One of the more egregious forms of manipulation has been naked short selling. Short selling is a legal strategy that involves borrowing shares of stock from someone, selling it, buying it back, and returning the shares to the lender. The strategy is to sell high and buy low rather than buy low and sell high. The naked short seller does not bother to borrow the stock, they just sell it, diluting the number of shares outstanding. The more supply usually the cheaper the asset.
You may recall that a couple of times this year the SEC jumped in and said in order to short specific financial institutions, it was a requirement that the shares be pre-borrowed. Previously the institutional short seller just had to tell his broker that he knew where the borrowable shares were (retail clients have to depend on their broker to find the shares and if they can’t, the trade cannot be done). After these changes were announced the shares of these financial institutions firmed significantly. When the constraints were removed the stocks dropped again.
What is puzzling to me is that the SEC was changing the rules that were essentially already in place, they apparently did not enforce those rules. At least that is what many seem to think . Jim Cramer is an ex-hedge fund manager who has a show on CNBC called “Mad Money.” He has constantly leveled criticism at the Fed, and the SEC for not being in front of several issues. He claims that those institutions are filled with academicians and attorneys who have never managed money or worked in the industry. The Treasury does appear to be the follow on career move for Goldman Sachs officers.
Last week Cramer, as he likes to be called, described in detail how the short sellers were able to manipulate the price and news flow of the stocks of some of our major financial institutions. He claims that this process brought down Bear Stearns and Lehman Brothers and nationalized Freddie Mac and Fannie Mae. Here is a link (Cramer's Short Circuit) to his describing of this process. It is a 13 minute clip and his description of the process starts at minute four. I think for any investor it is a must listen to.

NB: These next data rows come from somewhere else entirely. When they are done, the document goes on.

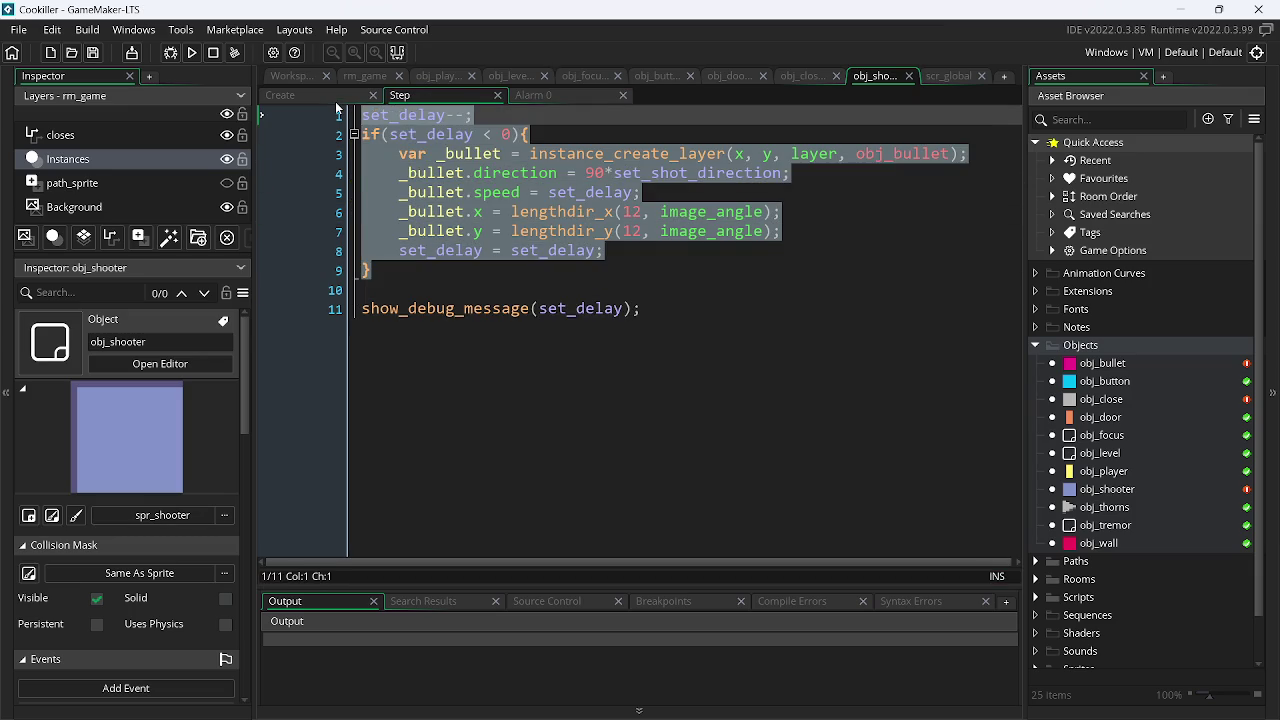
key(BackSpace)
key(Return)
key(Down)
key(BackSpace)
key(BackSpace)
key(ctrl+d)
key(ctrl+z)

We have heard that if we not only stop the abusive naked short selling and also reinstitute the uptick rule (the uptick rule allows you to short a stock only when the stock ticks up in price, it prevents bear raids and is also mentioned in the clip) we could have a sizable rally in the stock market. We definitely do need a cleaning up of Wall Street and hopefully if you get a chance to watch the clip you will be a little more enlightened about how some things work there. We imagine this will be a priority for the next administration. We think as a country it is important to revere the financial industry as so much rides on the investor confidence. Unfortunately it appears to us that some felt personal gain was worth compromising our financial system. As we said last week if the investigation trail whiffs of terrorism, something needs to be done about this in a hurry.
What we hope to see come out of this mess is those who violated securities laws are thoroughly prosecuted and penalties put in place to deter future abuse. A $1million fine to someone who made $20 or $30 million is the cost of doing business and not a deterrence. We feel what we do not need is more regulation (remember the paperwork to open your last brokerage account?) but strict enforcement of the laws that are already in place. We also would like to see like to see all the naked shorts (also called counterfeit shares) have to be covered as the SEC rules indicate combine that with the reinstitution of the uptick rule and you might have the Dow above 10,000 again. Remember those days?